Sub Judice Redux

Several posts below I recommended a perceptive post on Sub Judice about the Michigan cases.

Now they’re at it again, and again the site deserves a visit. D replies to Plainsman, his co-blogger, in a refreshingly temperate (though still unpersuasive) manner, and Plainsman posts again — similarly thoughtful and temperate, with the added bonus of being persuasive.

One of the issues between them concerns the degree to which the admissions policies of universities are, or should be, protected from judicial interference by the academic freedom penumbra (my word here, not either of theirs) of the First Amendment. Universities, it is argued, should be allowed to pursue diversity as a legitimate, even compelling, academic interest. Here Plainsman graciously concedes that there may be something (but not much, he suggests) to this concern.

When they deviate from the usual emphasis on LSAT and grades, the admissions officers are not principally doing so to create an environment of wide-open intellectual exchange. Rather, they’re doing racial engineering. So there may indeed be a kind of First Amendment shield that protects universities from certain kinds of legal scrutiny in the pursuit of their intellectual mission (I am ill positioned to deny that there is, as an admirer of the First Amendment holding in Boy Scouts v. Dale). But that shield cannot be invoked to justify policies like Michigan Law’s. The facts are relevant to that conclusion.
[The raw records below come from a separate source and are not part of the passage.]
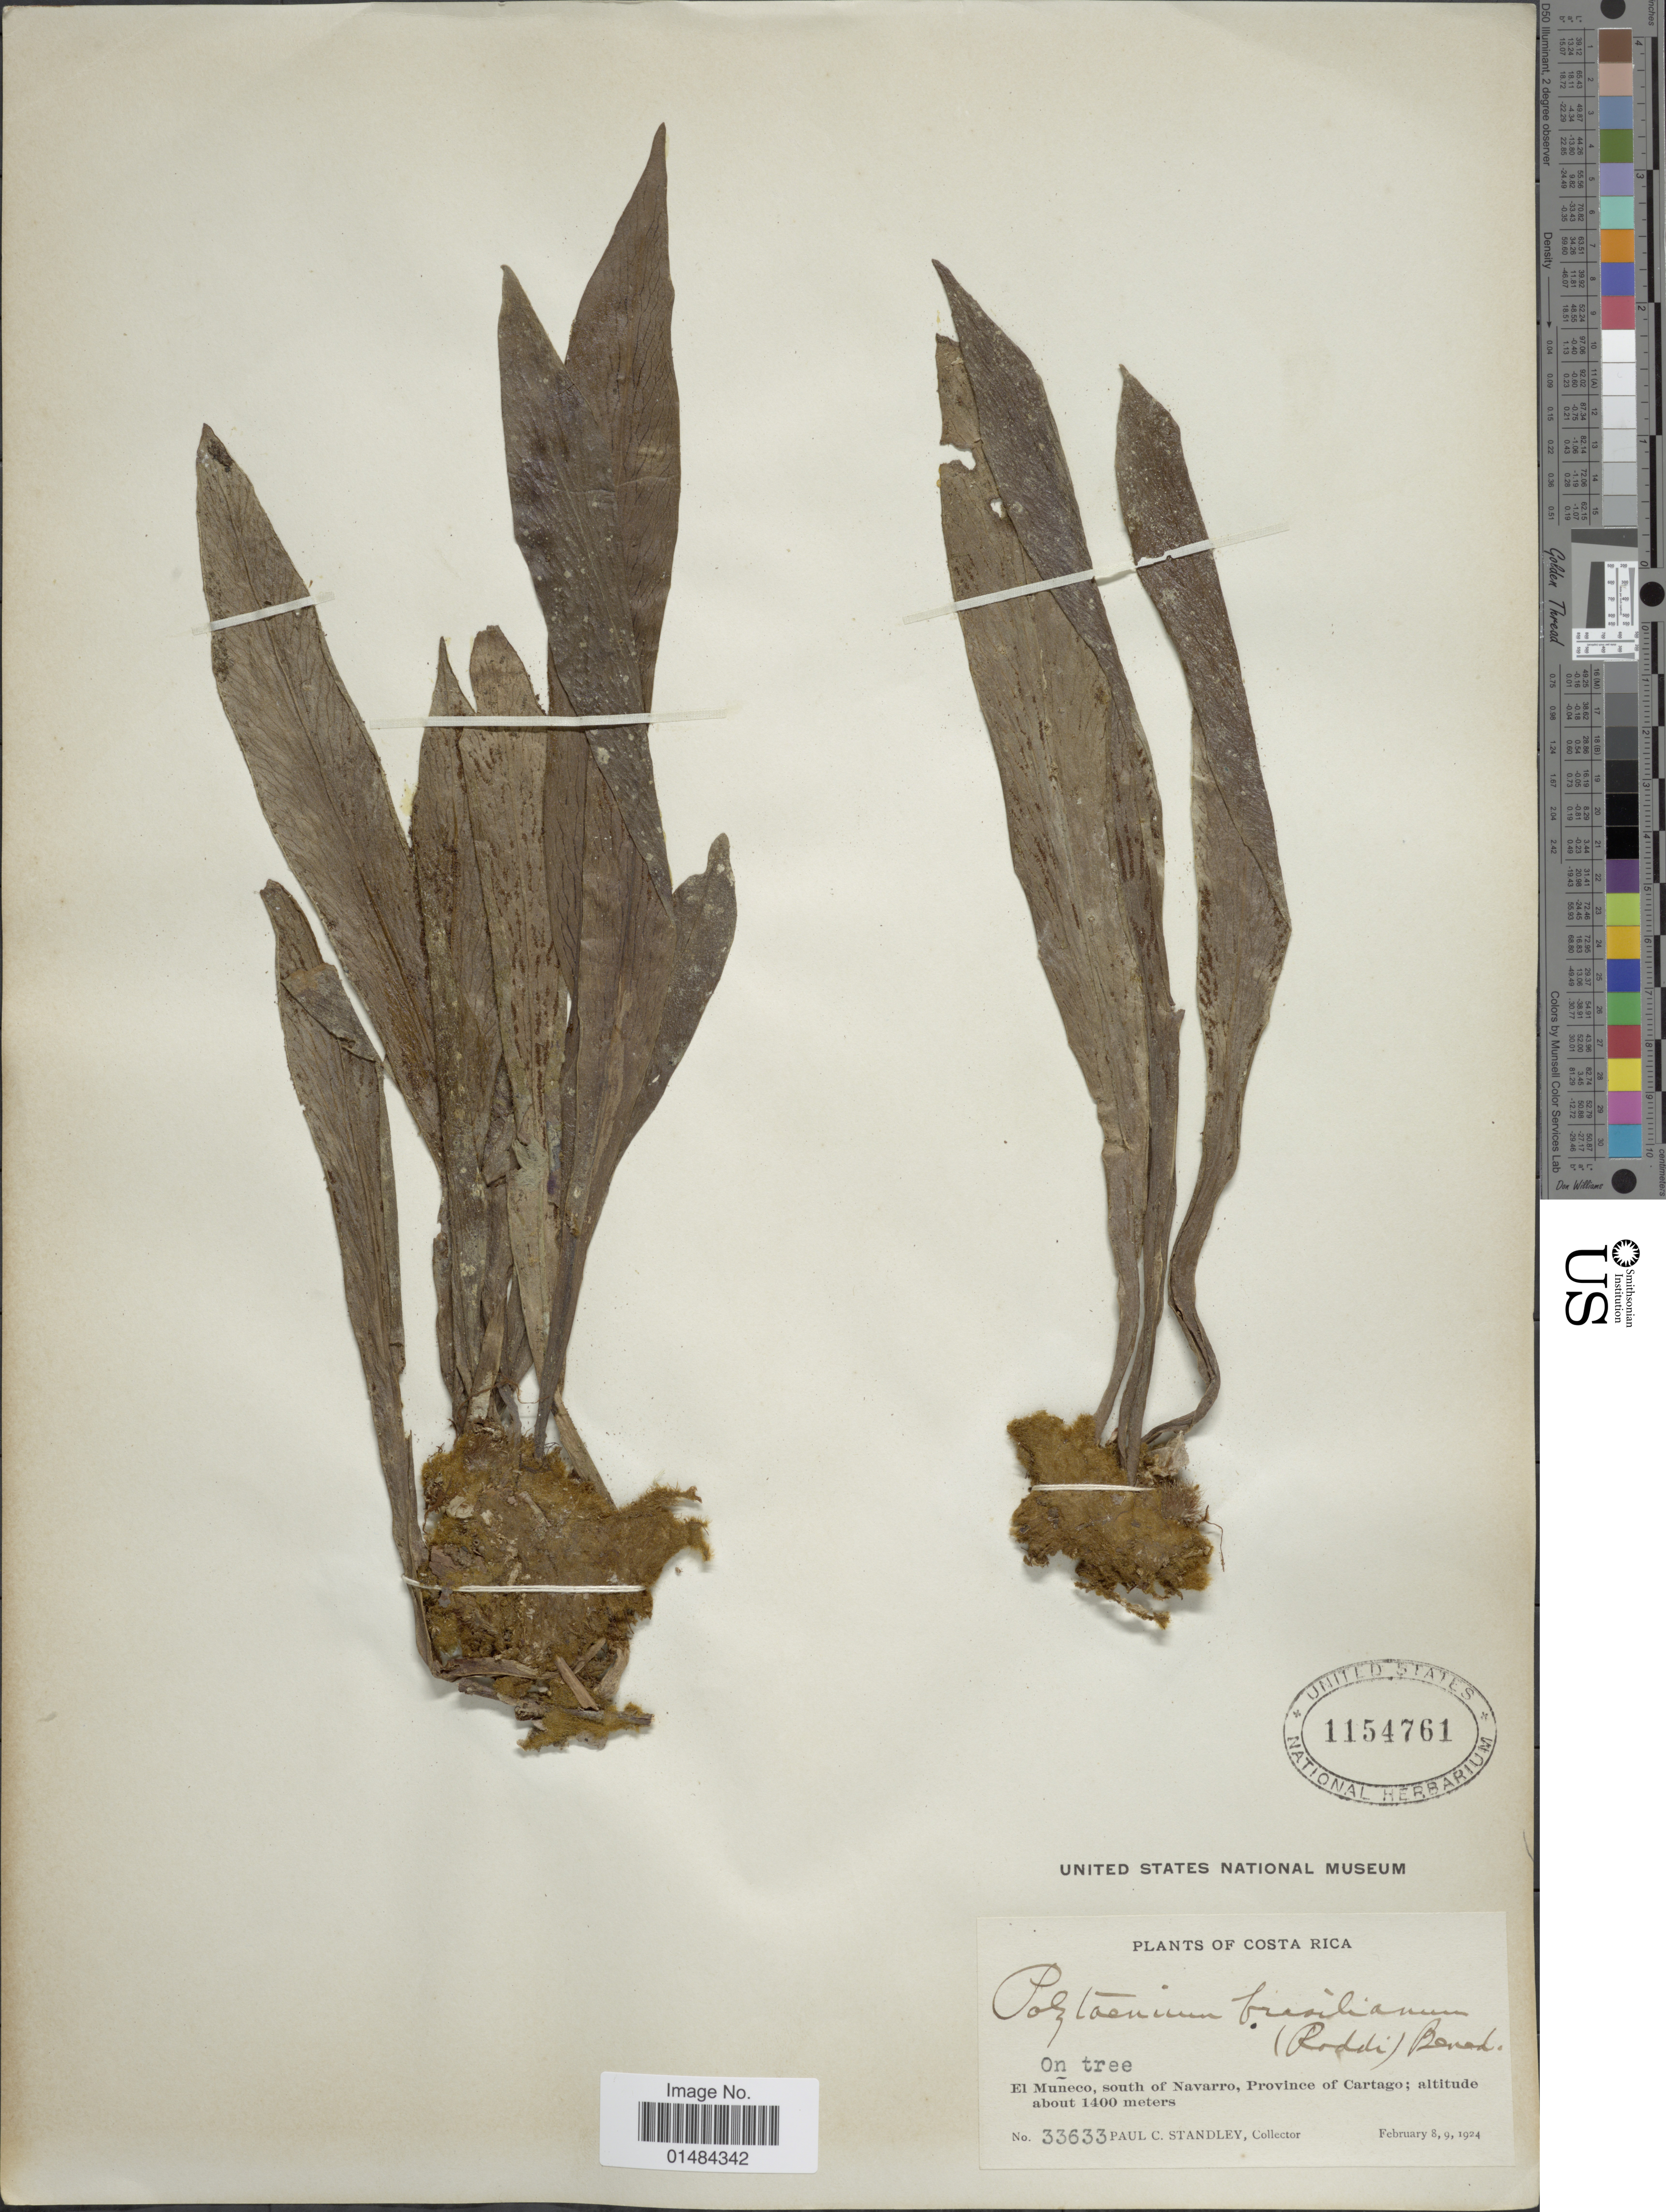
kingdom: Plantae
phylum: Tracheophyta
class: Polypodiopsida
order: Polypodiales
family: Pteridaceae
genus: Polytaenium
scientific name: Polytaenium chlorosporum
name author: (Mickel & Beitel) E.H. Crane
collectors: P. C. Standley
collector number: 33633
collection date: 1924-02-08/1924-02-09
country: Costa Rica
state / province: Cartago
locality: Costa Rica, El Muñeco, south of Navarro, Province of Cartago.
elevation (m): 1400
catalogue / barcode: US 1154761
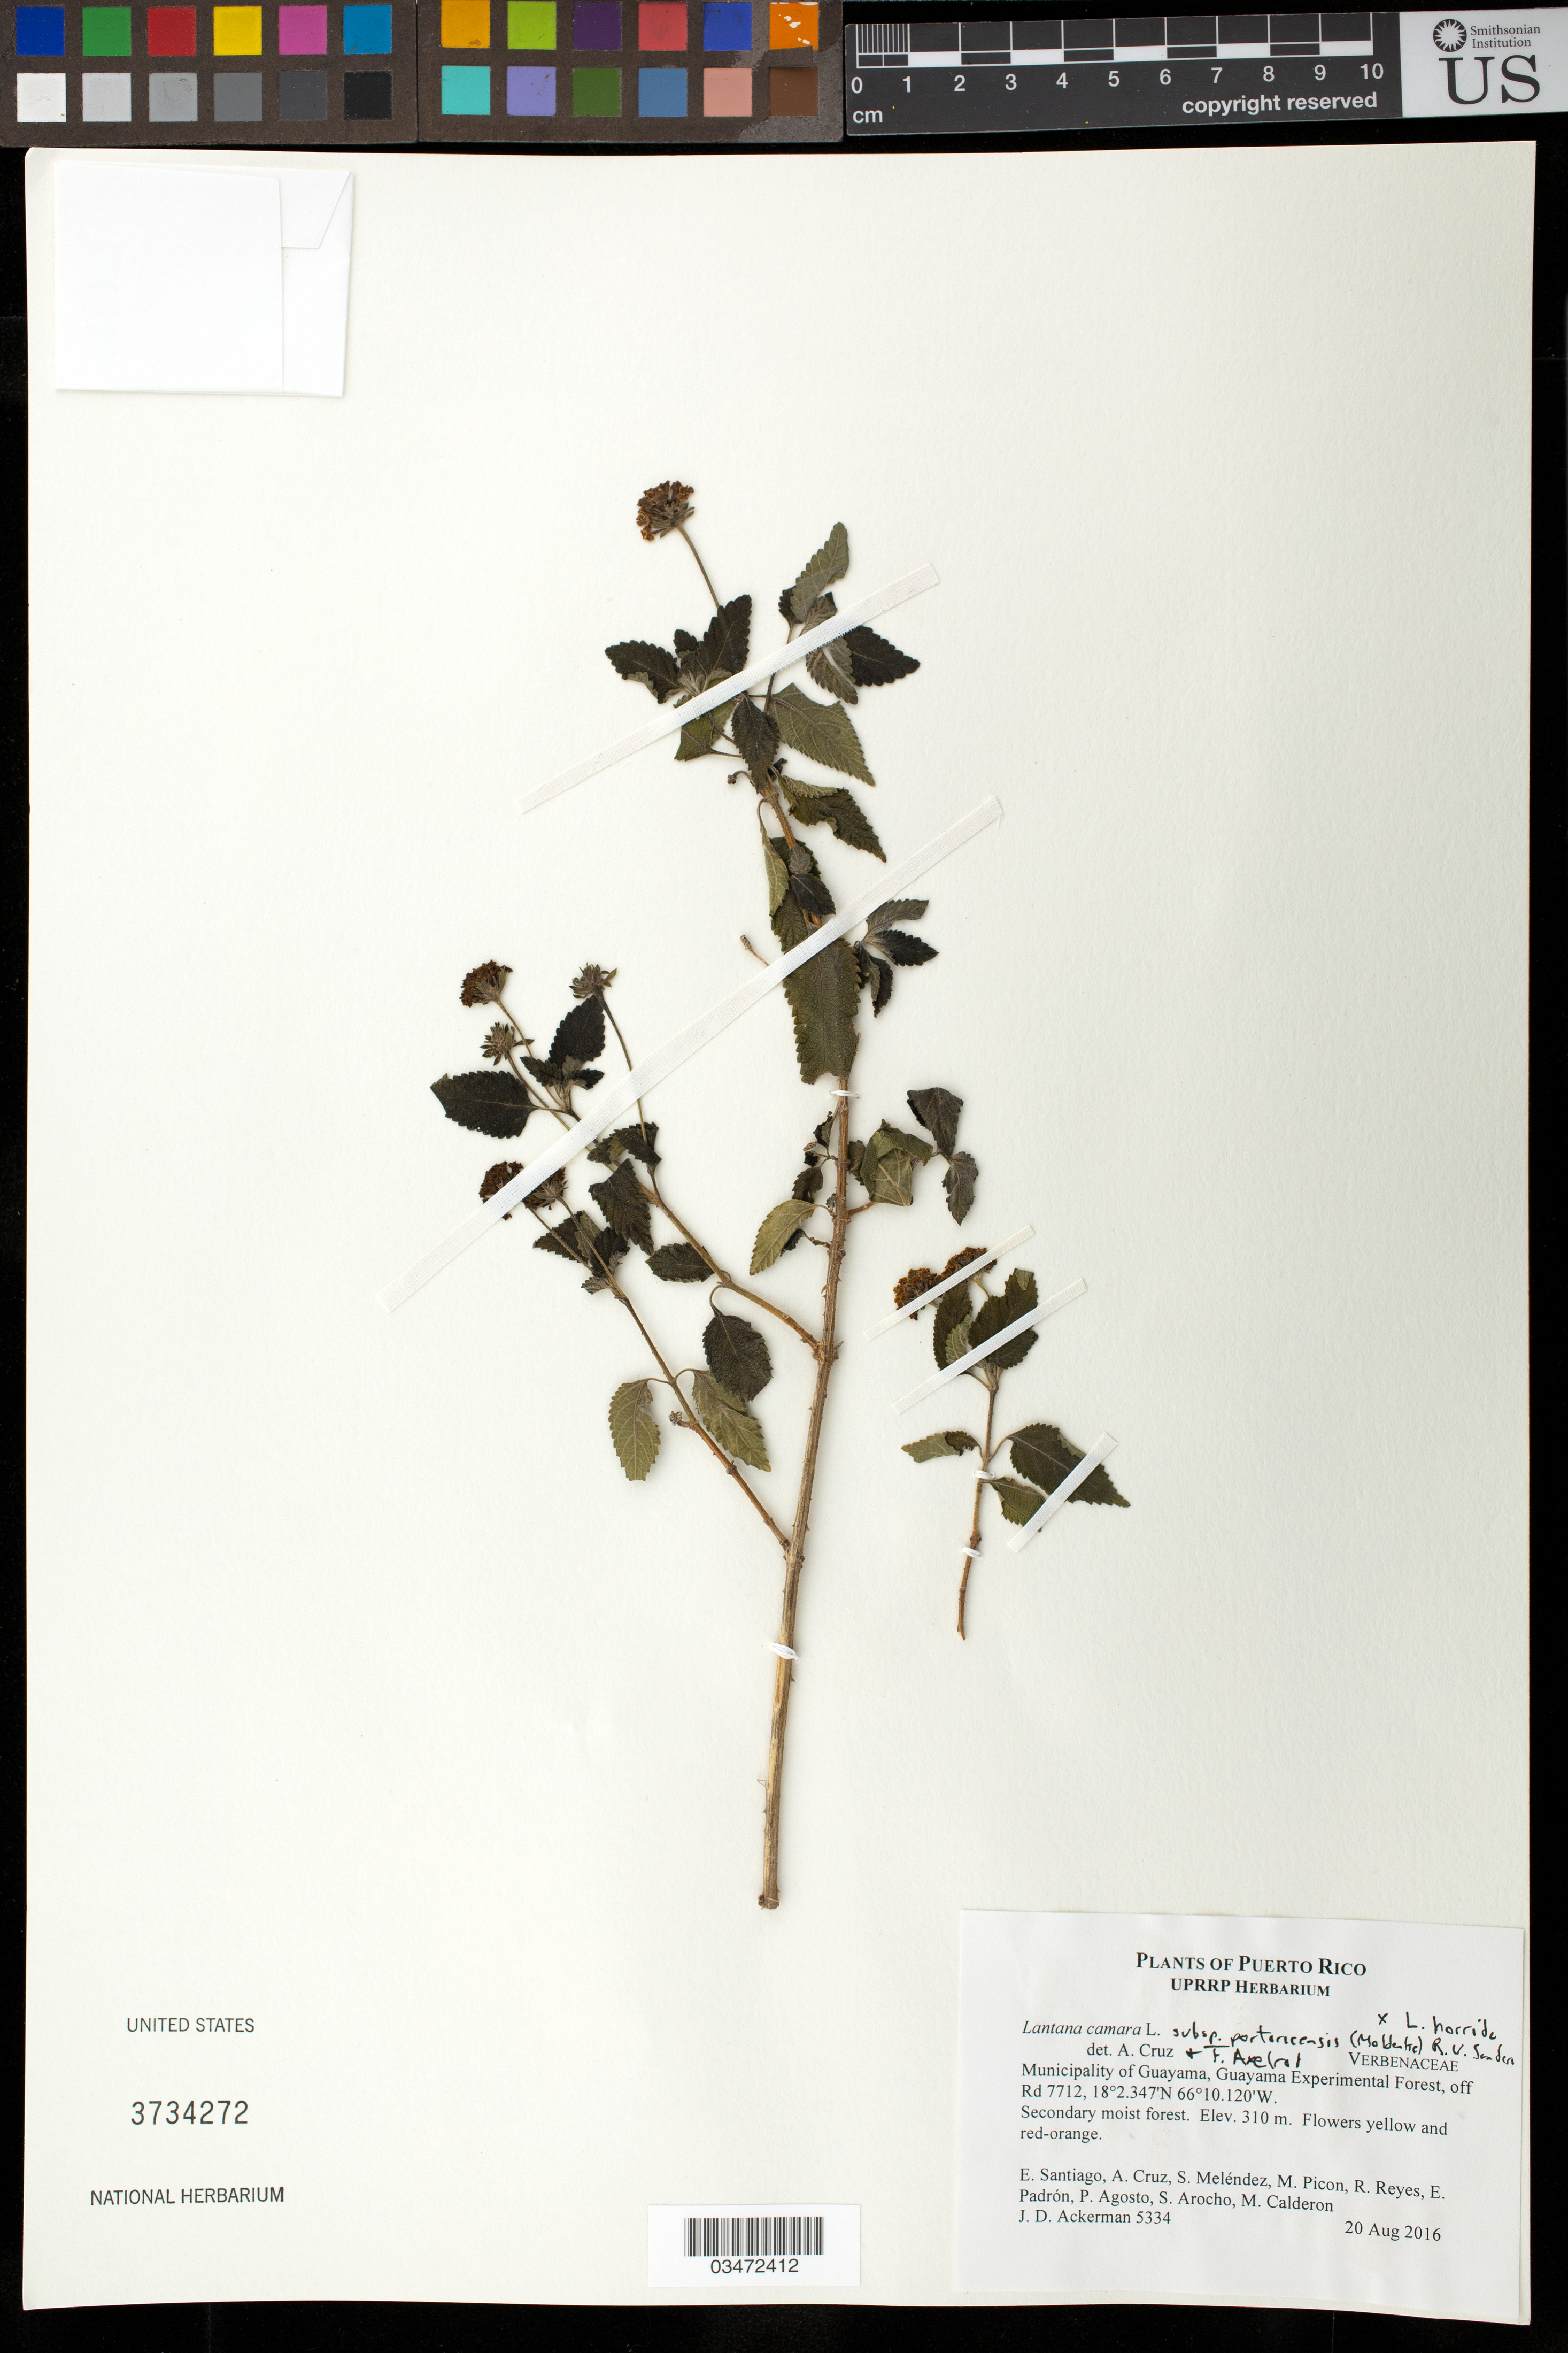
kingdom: Plantae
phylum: Tracheophyta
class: Magnoliopsida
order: Lamiales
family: Verbenaceae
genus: Lantana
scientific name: Lantana camara subsp. portoricensis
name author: (Moldenke) R. W. Sanders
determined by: Cruz, A.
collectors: E. Santiago, A. Cruz, M. Melendez, M. Picon, R. Reyes, E. Padrón, P. Agosto, S. Arocho, M. Calderon & J. D. Ackerman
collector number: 5334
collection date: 2016-08-20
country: Puerto Rico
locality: Mun. Guayama, Guayama Experimental Forest, off Rd 7712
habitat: Secondary moist forest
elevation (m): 310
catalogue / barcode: US 3734272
If I may be allowed to butt into their polite internal argument, I would submit that more than facts are relevant here and that partisans of preferences who try to advance behind the shield of the First Amendment may be leaving their rear exposed. If the First Amendment’s regard for academic freedom is now thought to throw a mantle of protection over racially discriminatory policies in universities, then an awful lot of people who’ve never given a second (or, indeed, a first) thought to Bob Jones University v. United States, 461 U.S. 574 (1983), will have to scramble to explain why BJU shouldn’t have its tax exemption restored.

Even though the tax code provides for tax exemptions for “religious, charitable, or educational” organizations (emphasis added), the Supremes held that Bob Jones, though clearly both religious and educational, could not be regarded as chartiable because of its Biblically ordained (in its view) policy against interracial dating, and thus its tax exemption was revoked.

According to an here, here, and here.)

Say What? (2)

  1. nobody important April 2, 2003 at 8:18 am | | Reply

    There is a difference between Bob Jones University’s discrimination and Michigan’s discrimination. Bob Jones is mean-spirited and bigoted while Michigan’s is righteous and pure.

  2. Dan Swogger April 2, 2003 at 12:23 pm | | Reply

    I’m having a difficult time locating facts and data to support the concept that diversity is a legitimate, even compelling, academic interest.

    Certainly enough time has passed to have allowed for the collection of such data — but all I can find is rhetoric.